Well yes and no. If I am doing an early review of a doc it might be a
substitute for AD involvement. but if the doc is in IESG last call and
the Security Considerations is a back reference to one in a ten year
old RFC that doesn't actually say anything substantive, SECDIR review
is only going to be a failstop for helping make sure the document gets
attention.

What frustrates me in the reviews is that since we lack a current
description of the Internet architecture, we lack useful guidelines as
to what interactions need to be addressed and which do not.

Where a technology lives in the stack should be a guide to what other
areas it might affect and which security criteria are relevant.

For example, if we have an application specification that depends on a
particular link layer configuration, we have a layering violation. The
cure for that is not 'cross area review', it is for someone to go
learn the principles of modular architecture.
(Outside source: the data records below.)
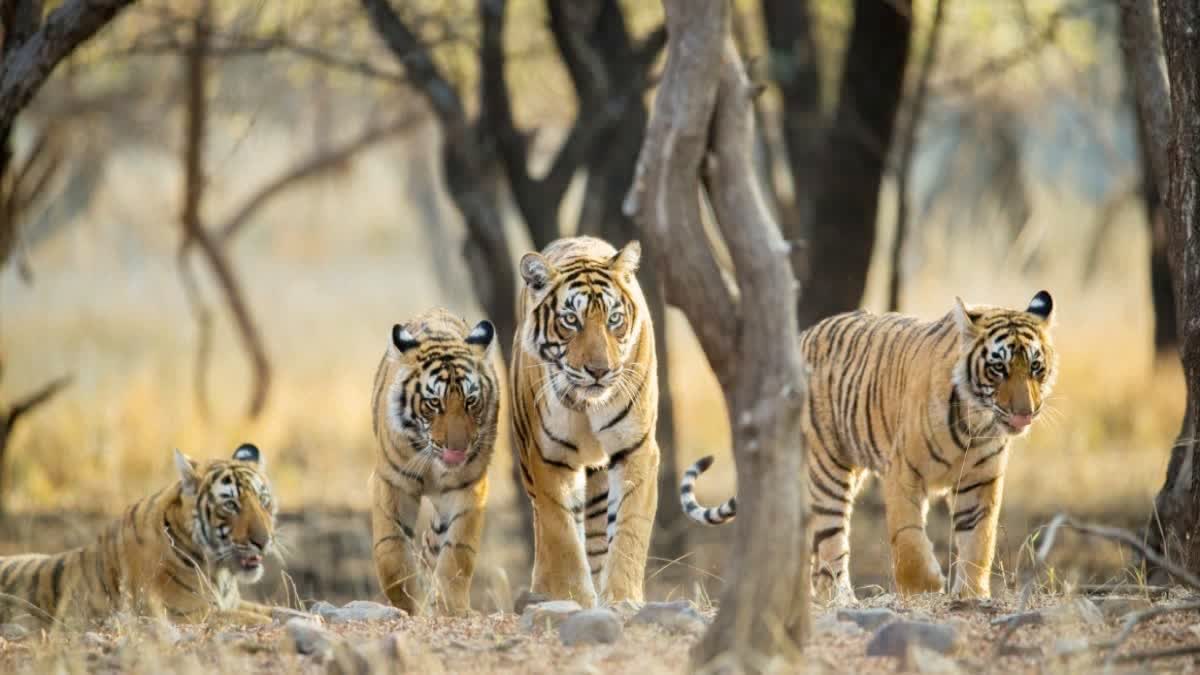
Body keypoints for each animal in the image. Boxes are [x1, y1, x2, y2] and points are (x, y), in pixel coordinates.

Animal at [0, 443, 278, 628]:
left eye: (264, 500)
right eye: (230, 505)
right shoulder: (187, 613)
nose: (263, 542)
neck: (220, 573)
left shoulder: (232, 603)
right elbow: (258, 619)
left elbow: (277, 610)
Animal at [370, 308, 500, 616]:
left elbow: (457, 554)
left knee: (434, 544)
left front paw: (450, 609)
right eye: (433, 403)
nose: (458, 448)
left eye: (471, 401)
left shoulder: (469, 487)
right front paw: (409, 605)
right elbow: (391, 553)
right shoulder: (392, 483)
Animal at [512, 236, 659, 607]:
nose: (599, 370)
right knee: (545, 528)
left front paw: (622, 598)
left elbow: (629, 528)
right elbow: (561, 535)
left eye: (614, 319)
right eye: (570, 320)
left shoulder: (636, 448)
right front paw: (573, 597)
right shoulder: (549, 457)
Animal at [681, 291, 1058, 603]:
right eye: (999, 368)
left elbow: (979, 539)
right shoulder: (903, 472)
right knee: (830, 543)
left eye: (1035, 368)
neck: (975, 423)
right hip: (828, 469)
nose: (1025, 412)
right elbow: (908, 538)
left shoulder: (980, 481)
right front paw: (924, 588)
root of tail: (802, 336)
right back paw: (840, 600)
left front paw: (971, 594)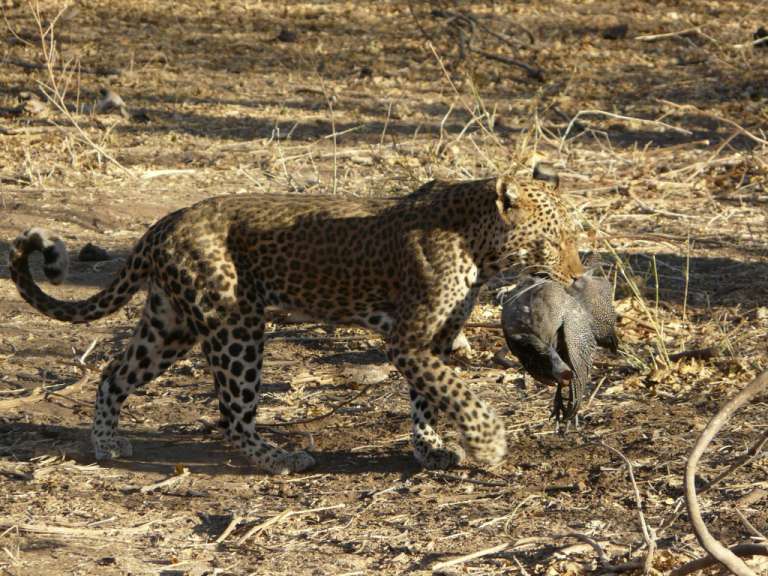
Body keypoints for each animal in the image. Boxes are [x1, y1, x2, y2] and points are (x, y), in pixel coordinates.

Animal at [9, 167, 584, 474]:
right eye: (555, 239)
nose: (579, 277)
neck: (479, 245)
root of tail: (165, 222)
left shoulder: (434, 341)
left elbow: (430, 396)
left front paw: (430, 448)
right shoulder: (409, 339)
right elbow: (458, 391)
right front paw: (488, 443)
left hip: (170, 325)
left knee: (113, 374)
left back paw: (106, 443)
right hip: (235, 325)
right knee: (232, 414)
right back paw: (278, 458)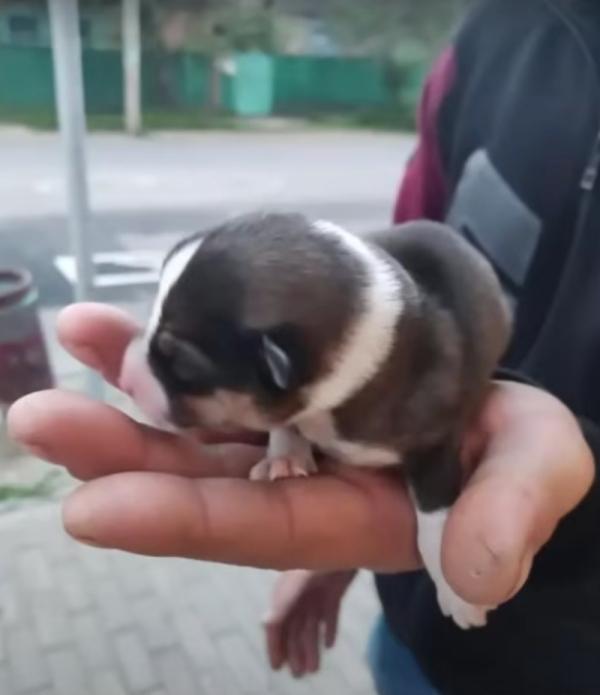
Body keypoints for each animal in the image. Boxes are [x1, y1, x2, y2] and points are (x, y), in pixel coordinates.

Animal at [120, 212, 510, 632]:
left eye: (183, 364)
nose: (126, 379)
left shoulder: (437, 442)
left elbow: (436, 515)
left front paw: (459, 590)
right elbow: (285, 421)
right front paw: (285, 457)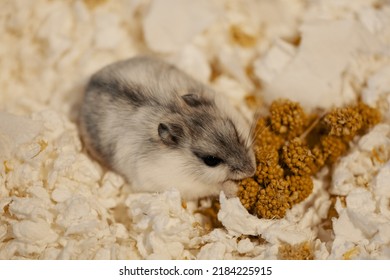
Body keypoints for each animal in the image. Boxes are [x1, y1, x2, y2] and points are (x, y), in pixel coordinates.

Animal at [79, 55, 256, 199]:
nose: (252, 170)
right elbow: (215, 186)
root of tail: (90, 81)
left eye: (235, 132)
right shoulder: (183, 183)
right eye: (211, 160)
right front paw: (234, 188)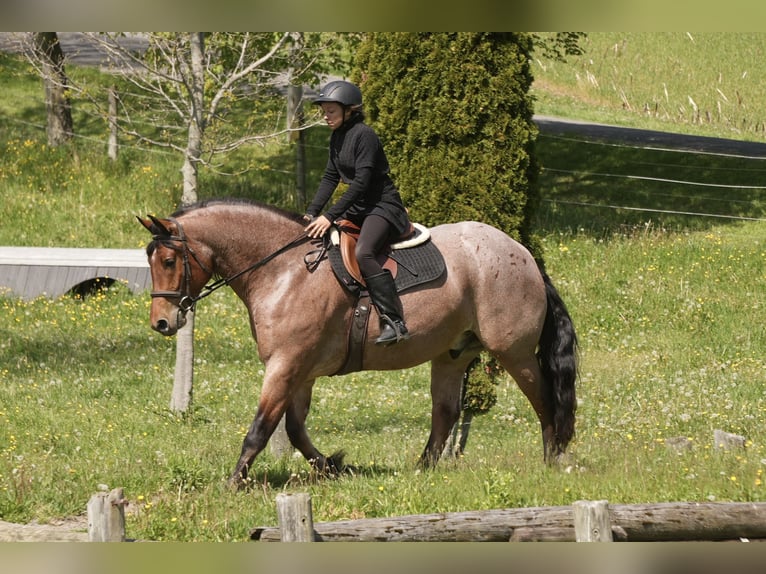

The security requirements that can be met change depending on the
layer you are working at as well. You are not going to be able to
address 'traffic' analysis at the application layer where the
architectural model does not have a concept of network topology. You
are not going to be able to address meta-data analysis at the packet
layer where there is no notion of content.


It is also worth pointing out that directorates have been abused on
occasion. A directorate should never be a cabal that second guesses
the work of working groups behind closed doors.

A lesson that it has taken us longer to understand in security than it
should have perhaps is that implementers have a choice and if we
demand too much, they leave our stuff out completely.